- Exercise tasks -
a - Decide whether each statement below agrees with the article on the women's professional baseball league. Answer yes or no for each and quote the deciding words of the article exactly. (i) A League of Their Own opened in theaters on July 1, 1992. (ii) At the start, the distance from the pitcher to home plate was 50 feet. (iii) Ken Sells was named the league President.
b - Quote the article on the women's professional baseball league from the words "I have to preface" up to and including the words "professional baseball League?".

***** Extracted text *****

Photo Courtesy of Baseball Hall of Fame

I have to preface this article by saying the idea came from my daughter Marlee Glenn. She read some of my past articles and said that I should write about the Women's league. I will say I found out some things I didn't know and was surprised by. I hope you enjoy it.

July 1, 1992, the movie A League of Their Own opened in movie theaters across the country. A light-hearted comedy about the women's professional baseball league of the 1940s and 1950s. Director Penny Marshall brought to life what the casual baseball fan didn't know existed. The movie was a fictional look at the league, but it was also based on facts. So what was the Women's professional baseball League?

How it got started

Phillip K Wrigley

In 1942, Chicago Cubs Owner Phillip K Wrigley had concerns about Major League Baseball, and it's survival. He had Ken Sells, Assistant General Manager of the Chicago Cubs, form a committee to look for a way to increase revenue. WWII had taken many young players out of the minor leagues and major stars such as Joe DiMaggio, Ted Williams, Stan Musial, and Bob Feller. There was also the fear that Baseball may have to be canceled because of rationing due to the war effort, as well as the ever-shrinking player pool.

Enter the Women

Women were becoming an increasingly vital part of the workforce. Women were filling in for men in the factories and shipyards. Many had to because their husbands were off fighting for Uncle Sam. Others felt it WAS their duty to step up. So Why not look to women to fill the void in baseball? Sells envisioned using women's sports as an option. Women's organized Softball was becoming popular, particularly in the Midwest. The idea to set up a softball league that would play in Wrigley Field on off days. Wrigley was looking at the bigger picture. He wanted to bring the women's game to other major league ballparks. However, other teams were not as keen on the idea as Wrigley would have hoped.

So after getting backing from Midwestern Business types, Wrigley pushed on, and the All-American Girls Softball League was born. Wrigley then formed a board of directors, including Branch Rickey, President and General Manager of the Brooklyn Dodgers, and Chicago Attorney Paul V. Harmon. They then named Ken Sells the league President (I mean, it was his idea).


Wrigley turned to several Cubs, and Wrigley's staff that he had such was the case when it came to the rules of the game. Chicago Cubs' scout, Jack Sheehan, Vern Hernlund, Supervisor of Recreation for the Chicago Parks Department, and Ken Sells worked together to write the new rules. The committee's outcome was a merged game between Baseball and Softball, taking parts from both games. From Softball, pitching was underhand windmill style (fast-Pitch), and the ball was the standard 12-inch softball. (In 1948, pitching would evolve to overhand, and the ball would be reduced to a standard baseball in 1954).

From Baseball 9 players to a lineup, Lead-offs and stealing were allowed.

Distances were a compromise of sorts.

*Pitcher to Home plate was 40 feet. Shorter than both Softball and Baseball. In 1948 it would increase to 50 feet, and finally 60 feet in 1954

*The base paths were 65 feet long. Longer than Softball, shorter than baseball. They would change that distance 4 times, ultimately making it 85 feet.

***** Material *****

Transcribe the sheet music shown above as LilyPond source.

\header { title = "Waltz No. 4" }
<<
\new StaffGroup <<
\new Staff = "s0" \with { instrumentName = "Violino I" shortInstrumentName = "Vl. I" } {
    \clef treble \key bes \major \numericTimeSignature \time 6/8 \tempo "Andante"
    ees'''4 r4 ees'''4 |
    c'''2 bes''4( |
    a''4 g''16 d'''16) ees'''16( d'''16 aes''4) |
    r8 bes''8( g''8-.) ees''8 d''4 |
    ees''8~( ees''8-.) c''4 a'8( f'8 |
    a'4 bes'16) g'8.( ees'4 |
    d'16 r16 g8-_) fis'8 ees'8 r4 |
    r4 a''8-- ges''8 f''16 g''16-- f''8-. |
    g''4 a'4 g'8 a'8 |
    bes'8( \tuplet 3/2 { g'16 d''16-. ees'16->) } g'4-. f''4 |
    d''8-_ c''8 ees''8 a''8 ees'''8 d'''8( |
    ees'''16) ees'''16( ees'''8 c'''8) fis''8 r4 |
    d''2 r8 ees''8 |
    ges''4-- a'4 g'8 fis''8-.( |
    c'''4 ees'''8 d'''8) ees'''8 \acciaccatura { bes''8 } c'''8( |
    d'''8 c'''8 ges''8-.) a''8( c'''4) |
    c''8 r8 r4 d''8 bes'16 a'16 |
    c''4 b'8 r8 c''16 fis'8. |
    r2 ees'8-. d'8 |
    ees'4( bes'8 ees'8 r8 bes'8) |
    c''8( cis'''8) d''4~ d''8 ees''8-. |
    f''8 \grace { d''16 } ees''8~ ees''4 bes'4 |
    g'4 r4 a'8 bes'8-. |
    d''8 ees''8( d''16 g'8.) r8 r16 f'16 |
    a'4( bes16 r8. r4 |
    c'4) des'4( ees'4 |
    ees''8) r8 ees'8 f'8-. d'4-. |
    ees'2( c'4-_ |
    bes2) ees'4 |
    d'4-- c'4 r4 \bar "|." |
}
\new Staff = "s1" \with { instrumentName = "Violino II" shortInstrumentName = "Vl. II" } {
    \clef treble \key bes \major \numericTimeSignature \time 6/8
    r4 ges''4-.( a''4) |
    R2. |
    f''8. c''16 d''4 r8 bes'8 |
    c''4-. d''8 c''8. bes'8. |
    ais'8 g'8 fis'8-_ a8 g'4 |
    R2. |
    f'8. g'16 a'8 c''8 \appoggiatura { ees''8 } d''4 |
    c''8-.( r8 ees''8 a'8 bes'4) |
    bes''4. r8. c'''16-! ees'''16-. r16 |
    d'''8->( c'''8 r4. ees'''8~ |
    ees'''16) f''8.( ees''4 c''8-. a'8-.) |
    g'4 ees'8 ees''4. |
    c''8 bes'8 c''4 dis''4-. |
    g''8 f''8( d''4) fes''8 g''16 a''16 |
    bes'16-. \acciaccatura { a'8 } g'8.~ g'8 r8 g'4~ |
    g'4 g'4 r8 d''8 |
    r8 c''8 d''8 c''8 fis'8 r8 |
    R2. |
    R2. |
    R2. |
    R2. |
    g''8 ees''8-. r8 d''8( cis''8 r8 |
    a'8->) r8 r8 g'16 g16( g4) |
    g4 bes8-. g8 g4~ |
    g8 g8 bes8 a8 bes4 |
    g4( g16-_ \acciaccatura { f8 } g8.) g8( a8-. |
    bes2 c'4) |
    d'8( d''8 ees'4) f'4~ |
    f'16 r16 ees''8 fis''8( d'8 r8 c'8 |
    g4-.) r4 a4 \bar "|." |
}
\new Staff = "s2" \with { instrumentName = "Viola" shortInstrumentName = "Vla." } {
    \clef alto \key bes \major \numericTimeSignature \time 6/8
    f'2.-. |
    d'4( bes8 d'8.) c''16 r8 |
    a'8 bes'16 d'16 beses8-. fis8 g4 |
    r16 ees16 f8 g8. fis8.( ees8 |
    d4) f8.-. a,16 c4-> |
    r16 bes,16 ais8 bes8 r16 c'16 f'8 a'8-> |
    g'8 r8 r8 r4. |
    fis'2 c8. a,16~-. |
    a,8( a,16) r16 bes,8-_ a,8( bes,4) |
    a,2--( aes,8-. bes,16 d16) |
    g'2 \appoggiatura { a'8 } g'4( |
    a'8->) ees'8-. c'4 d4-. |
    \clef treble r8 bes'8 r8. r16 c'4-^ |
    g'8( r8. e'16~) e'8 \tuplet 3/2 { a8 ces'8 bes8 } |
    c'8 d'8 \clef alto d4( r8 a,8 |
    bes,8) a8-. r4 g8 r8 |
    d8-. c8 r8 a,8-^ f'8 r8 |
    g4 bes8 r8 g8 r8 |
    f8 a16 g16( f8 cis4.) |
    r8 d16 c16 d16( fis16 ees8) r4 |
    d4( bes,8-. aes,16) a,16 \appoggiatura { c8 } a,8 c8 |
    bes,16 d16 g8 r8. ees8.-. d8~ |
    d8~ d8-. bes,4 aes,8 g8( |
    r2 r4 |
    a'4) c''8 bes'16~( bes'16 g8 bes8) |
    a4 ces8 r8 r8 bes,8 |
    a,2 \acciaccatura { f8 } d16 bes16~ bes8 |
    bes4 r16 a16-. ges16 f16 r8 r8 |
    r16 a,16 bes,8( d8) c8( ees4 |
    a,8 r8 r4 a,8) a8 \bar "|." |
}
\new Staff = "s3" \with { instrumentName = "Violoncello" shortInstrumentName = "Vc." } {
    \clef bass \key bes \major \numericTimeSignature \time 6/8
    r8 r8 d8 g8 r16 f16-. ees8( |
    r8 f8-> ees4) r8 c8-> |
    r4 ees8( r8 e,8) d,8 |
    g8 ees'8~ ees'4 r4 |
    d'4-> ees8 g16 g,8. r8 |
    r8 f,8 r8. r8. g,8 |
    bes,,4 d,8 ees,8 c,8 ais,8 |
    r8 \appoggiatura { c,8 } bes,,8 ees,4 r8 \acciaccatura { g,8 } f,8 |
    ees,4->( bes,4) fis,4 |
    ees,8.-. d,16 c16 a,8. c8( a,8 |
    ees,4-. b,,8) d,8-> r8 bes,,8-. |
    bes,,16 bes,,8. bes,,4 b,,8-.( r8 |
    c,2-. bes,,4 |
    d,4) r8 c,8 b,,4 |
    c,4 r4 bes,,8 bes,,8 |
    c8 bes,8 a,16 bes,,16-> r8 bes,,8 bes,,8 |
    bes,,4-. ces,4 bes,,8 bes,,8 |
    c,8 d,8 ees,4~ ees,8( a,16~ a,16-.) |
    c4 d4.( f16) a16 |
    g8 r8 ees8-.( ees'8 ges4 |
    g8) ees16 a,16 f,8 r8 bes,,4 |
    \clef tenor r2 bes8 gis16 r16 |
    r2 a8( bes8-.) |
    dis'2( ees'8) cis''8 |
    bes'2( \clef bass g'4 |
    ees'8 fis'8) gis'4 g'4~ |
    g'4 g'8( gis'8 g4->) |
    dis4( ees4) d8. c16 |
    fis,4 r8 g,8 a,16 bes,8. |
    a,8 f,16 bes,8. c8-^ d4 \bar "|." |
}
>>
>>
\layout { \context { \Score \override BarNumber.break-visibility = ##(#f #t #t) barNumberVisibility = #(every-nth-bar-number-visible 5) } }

*****

- Response list -
a -
(i) Yes: "July 1, 1992, the movie A League of Their Own opened in movie theaters across the country."
(ii) No: "Pitcher to Home plate was 40 feet."
(iii) Yes: "They then named Ken Sells the league President"

b -
I have to preface this article by saying the idea came from my daughter Marlee Glenn. She read some of my past articles and said that I should write about the Women's league. I will say I found out some things I didn't know and was surprised by. I hope you enjoy it.

July 1, 1992, the movie A League of Their Own opened in movie theaters across the country. A light-hearted comedy about the women's professional baseball league of the 1940s and 1950s. Director Penny Marshall brought to life what the casual baseball fan didn't know existed. The movie was a fictional look at the league, but it was also based on facts. So what was the Women's professional baseball League?